Dr. Paul Wise, an associate pediatrician at Stanford University, surveyed families in the Rio Grande Valley region of Texas this summer and found that children as young as 8 were being separated from their parents while that they were temporarily detained by Customs and Border Protection, according to the document filed Friday in the Central District of California.

“Interviews with parents and children revealed that there was little or no opportunity for telephone contact or direct interaction between parent and child. The separation of families and lack of interaction during detention causes significant, and potentially lasting, harm to children, especially younger children,” Wise said in the court filing.

Wise also said some migrants have reported children younger than 8 years old being separated. He noted that in the past, some teenagers who crossed the U.S.-Mexico border with their mothers were separated from family groups that typically housed younger children. But in the cases he documented this summer, the separated children were much younger, according to the filing.
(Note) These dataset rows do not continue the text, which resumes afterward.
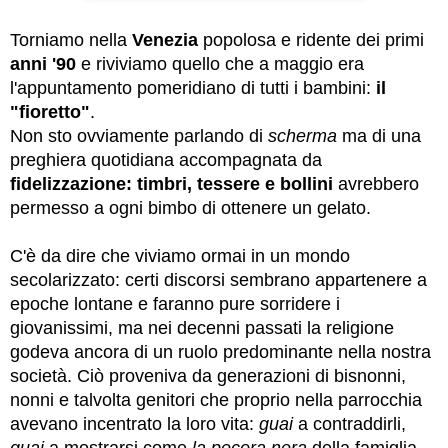
Torniamo nella
Venezia
popolosa e ridente dei primi
anni '90
e riviviamo quello che a maggio era
l'appuntamento pomeridiano di tutti i bambini:
il
"fioretto"
.
Non sto ovviamente parlando di
scherma
ma di una
preghiera quotidiana accompagnata da
fidelizzazione:
timbri, tessere e bollini
avrebbero
permesso a ogni bimbo di ottenere un gelato.
C'è da dire che viviamo ormai in un mondo
secolarizzato: certi discorsi sembrano appartenere a
epoche lontane e faranno pure sorridere i
giovanissimi, ma nei decenni passati la religione
godeva ancora di un ruolo predominante nella nostra
società. Ciò proveniva da generazioni di bisnonni,
nonni e talvolta genitori che proprio nella parrocchia
avevano incentrato la loro vita:
guai
a contraddirli,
A Customs and Border Protection official told NBC News that the circumstances in which families are separated in CBP custody are rare and that separation This usually happens when a father travels alone with his children. If CBP staff are unable to find a group for that family due to overcrowding, they conduct an age-based assessment of the children and sometimes place the children in a group with other children of their age and gender, the official said.

The official was unable to give exact numbers on the number of families separated by the Biden administration while in CBP custody, and said the practice may be happening now.

“The health and safety of those in our custody, our staff and the communities we serve are paramount. DHS and CBP prioritize keeping families together at every stage of the immigration process and have protocols in place to do so. CBP appreciates Dr. Wise’s oversight; we will continue to review the report and associated recommendations and respond appropriately,” a CBP spokesperson said.

All federal government reports The separation of migrant families has come under increased scrutiny after the Trump administration systematically separated more than 5,000 migrant children from their parents in 2017 and 2018 in an effort to deter families from crossing the border illegally.

The families Wise documented in his report were only temporarily separated during their CBP detention, which typically lasts only a few days. A federal court order requires their release within 72 hours. The Trump administration, for its part, separated families in CBP custody and then sent children to shelters run by Health and Human Services, with no way for parents to know where their children were.

Wise was appointed as a court observer in a case originally filed in the mid-1980s that set standards for how migrant children should be treated while in the custody of the U.S. government.